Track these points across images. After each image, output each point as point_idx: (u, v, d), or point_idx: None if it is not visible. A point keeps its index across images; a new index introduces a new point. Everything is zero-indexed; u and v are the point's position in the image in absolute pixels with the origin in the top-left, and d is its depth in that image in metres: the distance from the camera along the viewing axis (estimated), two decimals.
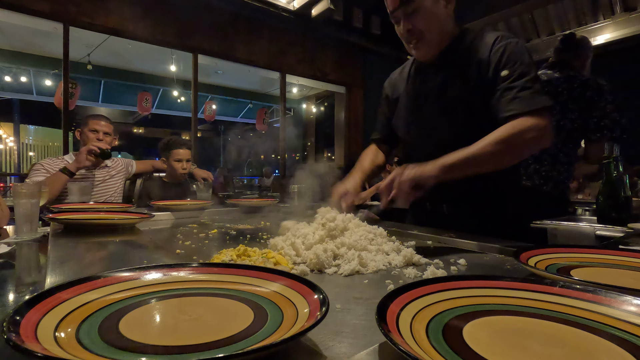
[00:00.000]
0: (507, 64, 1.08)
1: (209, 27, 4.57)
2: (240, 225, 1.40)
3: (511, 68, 1.07)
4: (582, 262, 0.71)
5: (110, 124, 2.46)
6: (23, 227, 1.16)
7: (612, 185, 1.35)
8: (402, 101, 1.37)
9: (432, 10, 1.14)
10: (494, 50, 1.11)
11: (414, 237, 1.10)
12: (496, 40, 1.12)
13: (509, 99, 1.06)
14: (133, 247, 0.94)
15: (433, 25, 1.16)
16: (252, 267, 0.57)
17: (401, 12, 1.16)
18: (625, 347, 0.35)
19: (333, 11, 4.57)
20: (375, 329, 0.36)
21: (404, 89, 1.36)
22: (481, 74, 1.13)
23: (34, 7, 3.52)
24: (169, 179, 2.71)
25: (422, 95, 1.28)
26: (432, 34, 1.17)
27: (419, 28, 1.16)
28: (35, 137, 10.66)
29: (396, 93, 1.41)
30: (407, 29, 1.17)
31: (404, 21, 1.17)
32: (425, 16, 1.14)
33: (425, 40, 1.18)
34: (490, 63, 1.11)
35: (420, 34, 1.17)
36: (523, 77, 1.06)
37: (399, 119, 1.38)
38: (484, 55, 1.13)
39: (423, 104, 1.28)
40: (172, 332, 0.39)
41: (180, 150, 2.62)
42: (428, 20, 1.14)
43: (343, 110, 6.13)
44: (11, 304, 0.63)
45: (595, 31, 4.04)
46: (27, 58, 5.98)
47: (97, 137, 2.36)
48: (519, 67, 1.07)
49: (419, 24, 1.15)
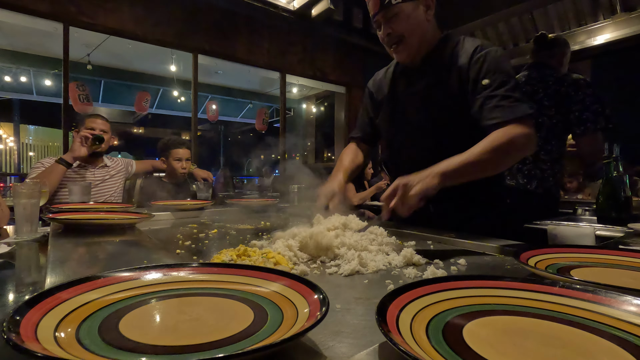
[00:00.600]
0: (488, 73, 1.11)
1: (209, 27, 4.56)
2: (240, 225, 1.40)
3: (492, 77, 1.10)
4: (582, 262, 0.71)
5: (107, 122, 2.45)
6: (23, 227, 1.16)
7: (612, 185, 1.35)
8: (386, 104, 1.38)
9: (411, 15, 1.17)
10: (474, 59, 1.14)
11: (414, 237, 1.10)
12: (476, 50, 1.15)
13: (491, 107, 1.08)
14: (133, 247, 0.94)
15: (412, 29, 1.18)
16: (252, 267, 0.57)
17: (381, 17, 1.19)
18: (625, 347, 0.35)
19: (333, 11, 4.57)
20: (375, 329, 0.36)
21: (387, 92, 1.38)
22: (462, 81, 1.16)
23: (34, 7, 3.51)
24: (169, 179, 2.71)
25: (406, 100, 1.31)
26: (411, 38, 1.19)
27: (398, 32, 1.18)
28: (35, 137, 10.65)
29: (380, 94, 1.42)
30: (386, 33, 1.20)
31: (384, 25, 1.20)
32: (404, 20, 1.16)
33: (406, 44, 1.20)
34: (470, 71, 1.14)
35: (399, 37, 1.19)
36: (503, 85, 1.09)
37: (384, 122, 1.40)
38: (464, 63, 1.16)
39: (407, 108, 1.30)
40: (172, 332, 0.39)
41: (180, 150, 2.62)
42: (407, 24, 1.17)
43: (343, 110, 6.13)
44: (11, 304, 0.63)
45: (595, 31, 4.03)
46: (27, 58, 5.97)
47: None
48: (499, 76, 1.10)
49: (398, 28, 1.18)
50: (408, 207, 0.93)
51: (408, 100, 1.30)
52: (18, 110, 9.42)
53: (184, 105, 7.79)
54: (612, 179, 1.37)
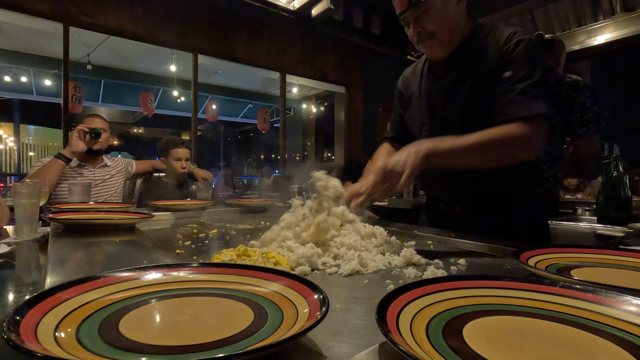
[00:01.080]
0: (512, 64, 1.05)
1: (209, 27, 4.57)
2: (240, 225, 1.40)
3: (515, 69, 1.04)
4: (582, 262, 0.71)
5: (105, 121, 2.43)
6: (23, 227, 1.16)
7: (612, 185, 1.35)
8: (414, 100, 1.34)
9: (442, 10, 1.09)
10: (504, 48, 1.08)
11: (414, 237, 1.10)
12: (508, 37, 1.08)
13: (505, 102, 1.04)
14: (133, 247, 0.94)
15: (444, 25, 1.11)
16: (252, 267, 0.57)
17: (410, 15, 1.11)
18: (625, 347, 0.35)
19: (333, 11, 4.57)
20: (375, 329, 0.36)
21: (416, 87, 1.34)
22: (490, 72, 1.09)
23: (34, 7, 3.52)
24: (169, 179, 2.71)
25: (434, 94, 1.25)
26: (443, 34, 1.13)
27: (429, 29, 1.12)
28: (35, 137, 10.65)
29: (409, 91, 1.38)
30: (417, 31, 1.13)
31: (413, 23, 1.13)
32: (435, 17, 1.10)
33: (437, 40, 1.14)
34: (500, 61, 1.08)
35: (431, 34, 1.13)
36: (524, 80, 1.03)
37: (412, 118, 1.36)
38: (495, 53, 1.09)
39: (435, 103, 1.25)
40: (172, 332, 0.39)
41: (180, 150, 2.62)
42: (439, 20, 1.10)
43: (343, 110, 6.12)
44: (11, 304, 0.63)
45: (595, 31, 4.04)
46: (27, 58, 5.98)
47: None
48: (523, 69, 1.04)
49: (430, 26, 1.11)
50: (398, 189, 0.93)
51: (436, 95, 1.24)
52: (18, 110, 9.42)
53: (184, 105, 7.79)
54: (612, 179, 1.36)
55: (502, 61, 1.07)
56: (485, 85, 1.11)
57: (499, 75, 1.07)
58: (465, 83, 1.15)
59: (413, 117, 1.36)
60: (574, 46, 4.14)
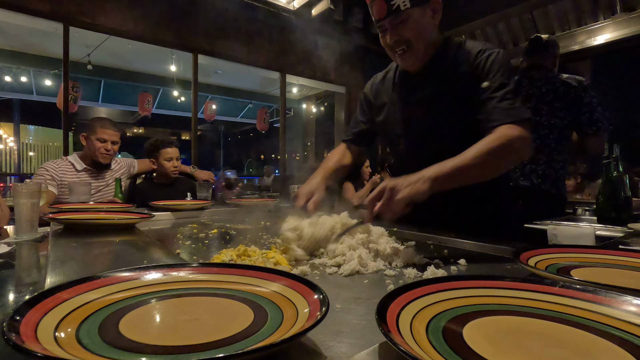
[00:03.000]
0: (488, 75, 1.10)
1: (209, 27, 4.56)
2: (240, 225, 1.40)
3: (491, 79, 1.09)
4: (582, 262, 0.71)
5: (117, 130, 2.39)
6: (23, 227, 1.16)
7: (612, 185, 1.35)
8: (389, 111, 1.35)
9: (419, 21, 1.12)
10: (476, 62, 1.13)
11: (414, 237, 1.10)
12: (479, 53, 1.14)
13: (489, 109, 1.07)
14: (133, 247, 0.94)
15: (420, 35, 1.14)
16: (252, 267, 0.57)
17: (388, 22, 1.13)
18: (625, 347, 0.35)
19: (333, 11, 4.57)
20: (375, 329, 0.36)
21: (389, 98, 1.35)
22: (466, 87, 1.14)
23: (34, 7, 3.51)
24: (159, 180, 2.68)
25: (410, 107, 1.28)
26: (419, 44, 1.16)
27: (406, 38, 1.14)
28: (35, 137, 10.65)
29: (379, 100, 1.40)
30: (394, 39, 1.15)
31: (390, 31, 1.15)
32: (412, 26, 1.12)
33: (413, 50, 1.16)
34: (473, 76, 1.12)
35: (407, 43, 1.15)
36: (502, 88, 1.07)
37: (387, 129, 1.38)
38: (468, 68, 1.14)
39: (411, 115, 1.28)
40: (172, 332, 0.39)
41: (169, 149, 2.58)
42: (416, 30, 1.13)
43: (343, 110, 6.12)
44: (11, 304, 0.63)
45: (595, 31, 4.03)
46: (27, 58, 5.97)
47: (105, 147, 2.31)
48: (498, 78, 1.08)
49: (407, 34, 1.13)
50: (392, 212, 0.87)
51: (412, 107, 1.27)
52: (18, 110, 9.42)
53: (184, 105, 7.78)
54: (612, 179, 1.36)
55: (476, 74, 1.12)
56: (460, 98, 1.15)
57: (474, 86, 1.11)
58: (441, 96, 1.19)
59: (388, 127, 1.37)
60: (574, 46, 4.14)
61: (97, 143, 2.30)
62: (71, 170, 2.31)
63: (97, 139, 2.30)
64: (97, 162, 2.34)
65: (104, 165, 2.37)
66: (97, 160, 2.33)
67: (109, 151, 2.33)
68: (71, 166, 2.32)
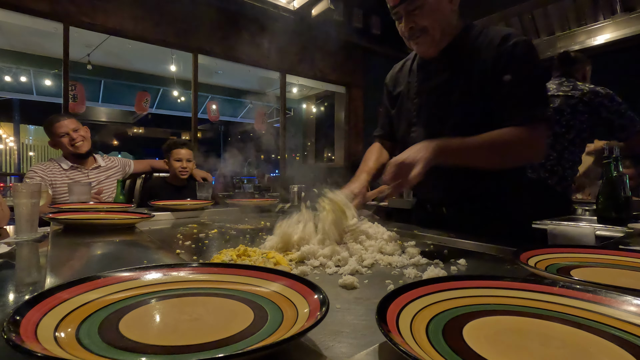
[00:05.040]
0: (512, 68, 1.04)
1: (209, 27, 4.57)
2: (240, 225, 1.40)
3: (515, 73, 1.04)
4: (582, 262, 0.71)
5: (69, 117, 2.39)
6: (23, 227, 1.16)
7: (612, 185, 1.35)
8: (403, 98, 1.32)
9: (435, 6, 1.08)
10: (500, 50, 1.07)
11: (414, 237, 1.10)
12: (503, 40, 1.07)
13: (509, 106, 1.05)
14: (133, 247, 0.94)
15: (436, 22, 1.10)
16: (252, 267, 0.57)
17: (403, 9, 1.09)
18: (625, 347, 0.35)
19: (333, 11, 4.57)
20: (375, 329, 0.36)
21: (405, 86, 1.32)
22: (485, 75, 1.08)
23: (34, 7, 3.51)
24: (171, 180, 2.69)
25: (424, 93, 1.24)
26: (435, 31, 1.11)
27: (421, 25, 1.10)
28: (35, 137, 10.64)
29: (397, 88, 1.37)
30: (409, 27, 1.11)
31: (405, 18, 1.11)
32: (428, 13, 1.08)
33: (429, 36, 1.12)
34: (495, 65, 1.07)
35: (423, 30, 1.11)
36: (526, 84, 1.03)
37: (401, 117, 1.34)
38: (489, 55, 1.08)
39: (426, 102, 1.24)
40: (172, 332, 0.39)
41: (181, 150, 2.60)
42: (431, 16, 1.08)
43: (343, 110, 6.12)
44: (11, 304, 0.63)
45: (595, 31, 4.03)
46: (27, 58, 5.97)
47: (69, 138, 2.32)
48: (522, 73, 1.04)
49: (422, 21, 1.09)
50: (410, 184, 0.92)
51: (426, 94, 1.23)
52: (18, 110, 9.41)
53: (184, 105, 7.78)
54: (612, 179, 1.36)
55: (499, 63, 1.06)
56: (478, 86, 1.10)
57: (496, 76, 1.06)
58: (457, 83, 1.14)
59: (402, 115, 1.34)
60: (574, 46, 4.13)
61: (62, 139, 2.32)
62: (59, 170, 2.33)
63: (58, 135, 2.32)
64: (75, 154, 2.35)
65: (83, 154, 2.38)
66: (74, 153, 2.35)
67: (75, 139, 2.33)
68: (58, 166, 2.35)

○ ○ ○

Leave out every line above except those from the line with "12: (496, 40, 1.12)" up to and including the line with "49: (419, 24, 1.15)", and copy those exactly.

Written solution –
12: (496, 40, 1.12)
13: (509, 99, 1.06)
14: (133, 247, 0.94)
15: (433, 25, 1.16)
16: (252, 267, 0.57)
17: (401, 12, 1.16)
18: (625, 347, 0.35)
19: (333, 11, 4.57)
20: (375, 329, 0.36)
21: (404, 89, 1.36)
22: (481, 74, 1.13)
23: (34, 7, 3.52)
24: (169, 179, 2.71)
25: (422, 95, 1.28)
26: (432, 34, 1.17)
27: (419, 28, 1.16)
28: (35, 137, 10.66)
29: (396, 93, 1.41)
30: (407, 29, 1.17)
31: (404, 21, 1.17)
32: (425, 16, 1.14)
33: (425, 40, 1.18)
34: (490, 63, 1.11)
35: (420, 34, 1.17)
36: (523, 77, 1.06)
37: (399, 119, 1.38)
38: (484, 55, 1.13)
39: (423, 104, 1.28)
40: (172, 332, 0.39)
41: (180, 150, 2.62)
42: (428, 20, 1.14)
43: (343, 110, 6.13)
44: (11, 304, 0.63)
45: (595, 31, 4.04)
46: (27, 58, 5.98)
47: (97, 137, 2.36)
48: (519, 67, 1.07)
49: (419, 24, 1.15)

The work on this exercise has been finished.